» WHAT YOU NEED TO DO: Locate every line in the items below that contains the string "Which", and copy each such line. Case counts.

═════ MATERIAL SHOWN

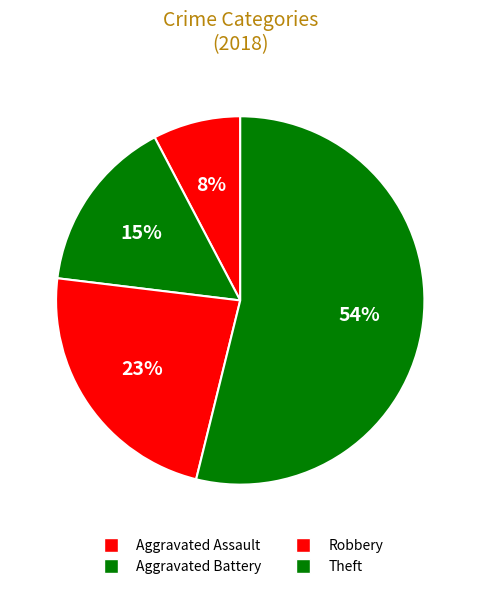

What is the largest slice in the pie chart?

Theft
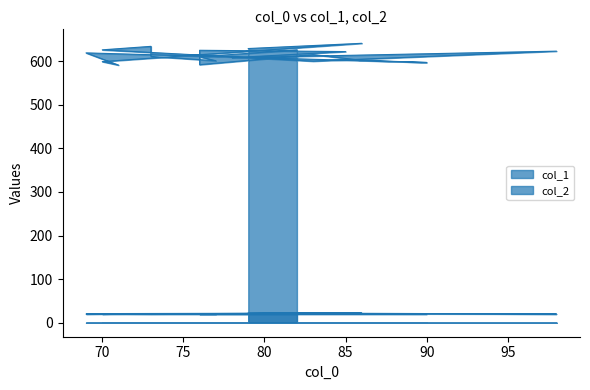

What is the highest value of the col_2 series?

22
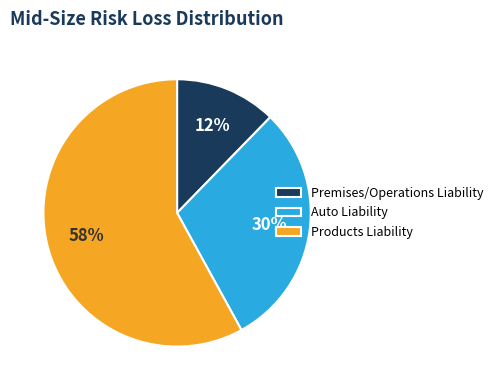

What is the largest slice in the pie chart?

Products Liability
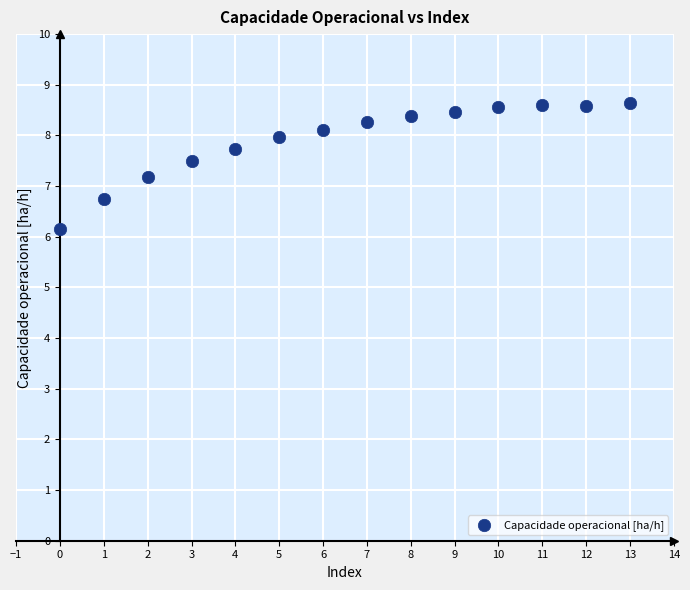

What is the range of Y values (max minus min)?

2.5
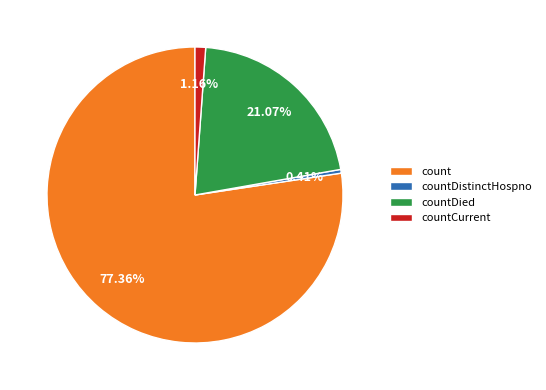

How much of the chart is everything except count?

22.6%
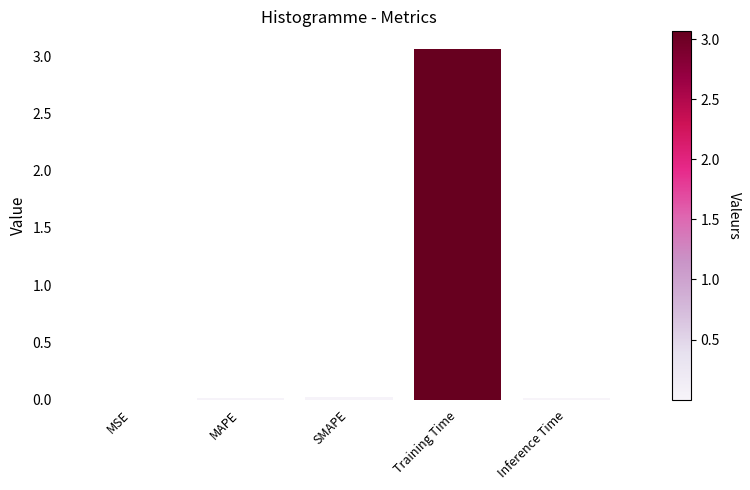

Which label corresponds to the largest value in the chart?

Training Time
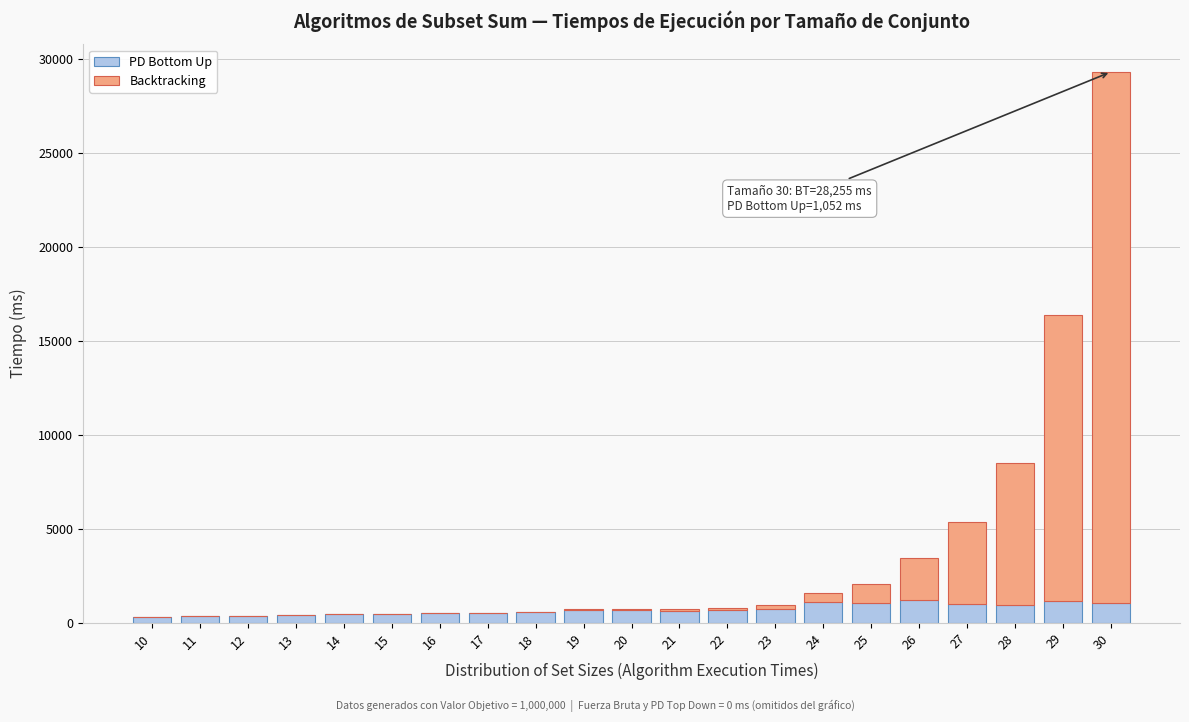

What is the highest value of the PD Bottom Up series?

1216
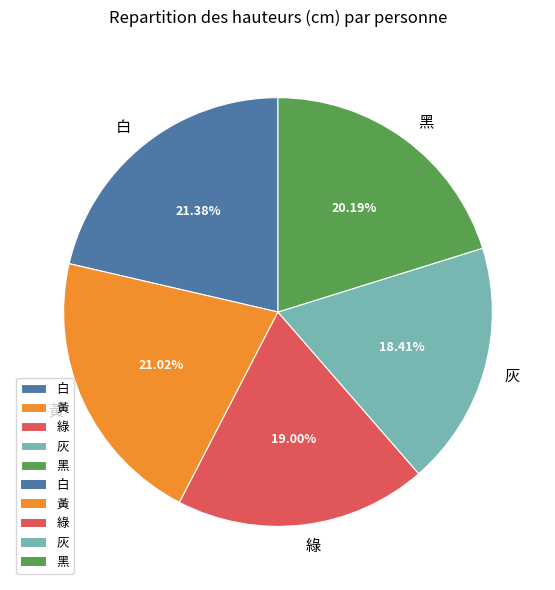

To the nearest percent, what portion does 白 represent?

21%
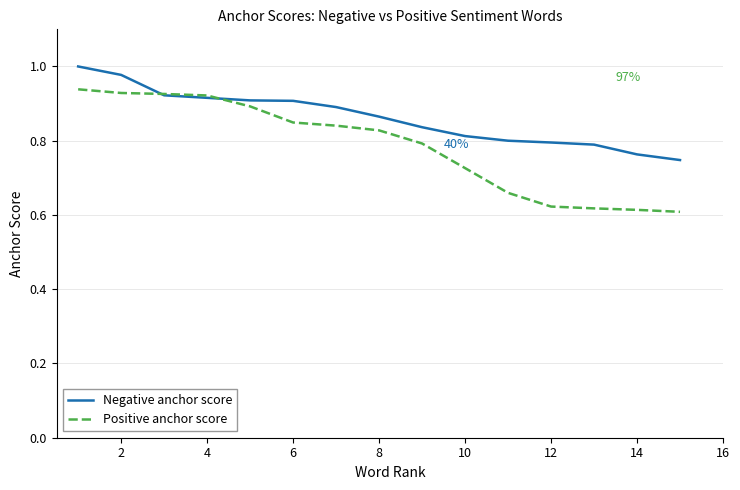

Which series ends up on top after the final intersection of Negative anchor score and Positive anchor score?

Negative anchor score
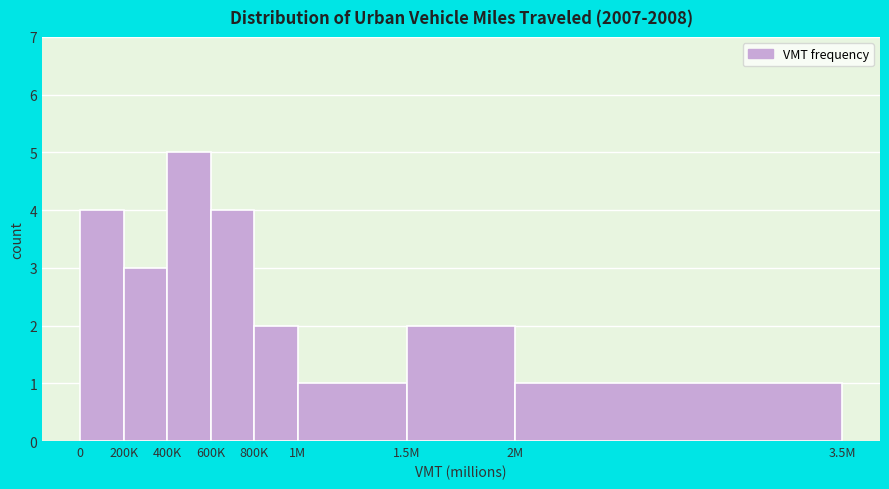

Reading left to right, extract all data points from this chart.

0=4	200K=3	400K=5	600K=4	800K=2	1M=1	1.5M=2	2M=1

══════════

» YOUR RESPONSE:
Which label corresponds to the largest value in the chart?
Which series ends up on top after the final intersection of Negative anchor score and Positive anchor score?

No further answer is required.